Dr. Wilson Compton speaking: Of the 42,000 overdose deaths reported in our country in 2016 about 19,000 of them were related to fentanyl.
So, almost half of them were related to fentanyl.
We also see that prescription opioids were related to the deaths in about 15,000 and heroin in about 17,000.
You'll notice that those numbers add up to more than 42,000.
So if you take the fentanyl deaths the heroin deaths and the prescription opioid deaths that adds up to a much larger number but that's because there's a lot of overlap so people using one of these substances frequently have another of them found in their system.
We're seeing fentanyl being included in cocaine, we're seeing it included in methamphetamine, we're seeing it included in many classes of drugs sold on the street and so this toxic poison is now being seen both in fake pills as well as in the powders that are sold on the street - almost no matter what type of drug people think they're getting.

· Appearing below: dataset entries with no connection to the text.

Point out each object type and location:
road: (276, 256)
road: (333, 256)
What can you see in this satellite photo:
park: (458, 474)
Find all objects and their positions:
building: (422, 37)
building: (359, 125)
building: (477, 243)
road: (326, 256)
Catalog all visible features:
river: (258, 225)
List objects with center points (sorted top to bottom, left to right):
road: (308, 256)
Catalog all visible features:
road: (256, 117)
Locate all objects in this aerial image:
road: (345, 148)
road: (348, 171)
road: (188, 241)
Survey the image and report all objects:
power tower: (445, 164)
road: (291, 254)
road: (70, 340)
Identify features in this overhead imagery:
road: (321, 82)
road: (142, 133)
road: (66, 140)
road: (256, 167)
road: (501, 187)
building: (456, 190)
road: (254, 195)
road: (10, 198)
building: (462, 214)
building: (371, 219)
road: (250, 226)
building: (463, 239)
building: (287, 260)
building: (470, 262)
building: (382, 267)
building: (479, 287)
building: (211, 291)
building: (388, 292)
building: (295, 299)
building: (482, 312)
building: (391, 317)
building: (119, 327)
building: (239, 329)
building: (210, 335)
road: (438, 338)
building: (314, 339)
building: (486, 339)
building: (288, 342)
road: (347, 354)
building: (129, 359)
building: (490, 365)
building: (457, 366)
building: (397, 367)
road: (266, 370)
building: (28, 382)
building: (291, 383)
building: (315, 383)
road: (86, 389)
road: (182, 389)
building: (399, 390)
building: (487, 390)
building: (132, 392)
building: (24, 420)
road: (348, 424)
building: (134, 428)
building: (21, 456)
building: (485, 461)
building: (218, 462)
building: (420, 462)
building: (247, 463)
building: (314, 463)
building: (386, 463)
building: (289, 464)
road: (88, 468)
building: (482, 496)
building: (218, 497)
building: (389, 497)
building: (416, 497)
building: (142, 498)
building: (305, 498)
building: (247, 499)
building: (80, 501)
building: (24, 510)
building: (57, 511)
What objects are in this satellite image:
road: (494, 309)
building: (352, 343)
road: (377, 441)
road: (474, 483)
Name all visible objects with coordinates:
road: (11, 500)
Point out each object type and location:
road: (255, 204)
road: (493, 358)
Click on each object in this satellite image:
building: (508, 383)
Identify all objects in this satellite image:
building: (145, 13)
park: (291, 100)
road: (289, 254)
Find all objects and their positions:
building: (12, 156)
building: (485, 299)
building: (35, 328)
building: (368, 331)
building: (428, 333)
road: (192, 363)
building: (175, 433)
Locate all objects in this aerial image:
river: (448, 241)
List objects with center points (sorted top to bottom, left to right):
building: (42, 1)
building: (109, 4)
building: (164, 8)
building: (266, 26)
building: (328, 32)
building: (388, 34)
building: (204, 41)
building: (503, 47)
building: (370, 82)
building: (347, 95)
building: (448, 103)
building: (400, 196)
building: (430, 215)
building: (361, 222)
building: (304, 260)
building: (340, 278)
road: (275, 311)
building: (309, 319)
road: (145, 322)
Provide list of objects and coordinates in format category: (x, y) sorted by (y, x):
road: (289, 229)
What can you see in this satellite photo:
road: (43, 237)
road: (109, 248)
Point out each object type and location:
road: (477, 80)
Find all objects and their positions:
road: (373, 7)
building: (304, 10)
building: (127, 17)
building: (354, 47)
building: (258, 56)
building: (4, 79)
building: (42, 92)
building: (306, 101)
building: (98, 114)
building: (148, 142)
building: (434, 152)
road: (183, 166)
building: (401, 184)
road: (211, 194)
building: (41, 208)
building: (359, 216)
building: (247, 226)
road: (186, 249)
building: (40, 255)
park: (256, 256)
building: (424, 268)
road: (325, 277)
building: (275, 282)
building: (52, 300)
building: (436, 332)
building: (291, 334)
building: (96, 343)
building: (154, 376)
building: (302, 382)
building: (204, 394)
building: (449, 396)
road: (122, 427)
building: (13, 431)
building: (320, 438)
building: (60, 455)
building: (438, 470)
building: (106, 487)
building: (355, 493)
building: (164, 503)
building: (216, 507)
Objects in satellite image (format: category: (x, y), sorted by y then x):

One of the biggest challenges for getting accurate counts to these deaths is the complete testing of the drug specimens.
So we need to encourage medical examiner's, coroners and the others doing the death evaluations to do a complete laboratory evaluation.
We've seen an improvement over the last five years but it's still about 15 percent of the death certificates don't specify what drug was involved.
It does mean that the numbers that we record for deaths related to opioids in general, or fentanyl, in particular, are certainly underestimated.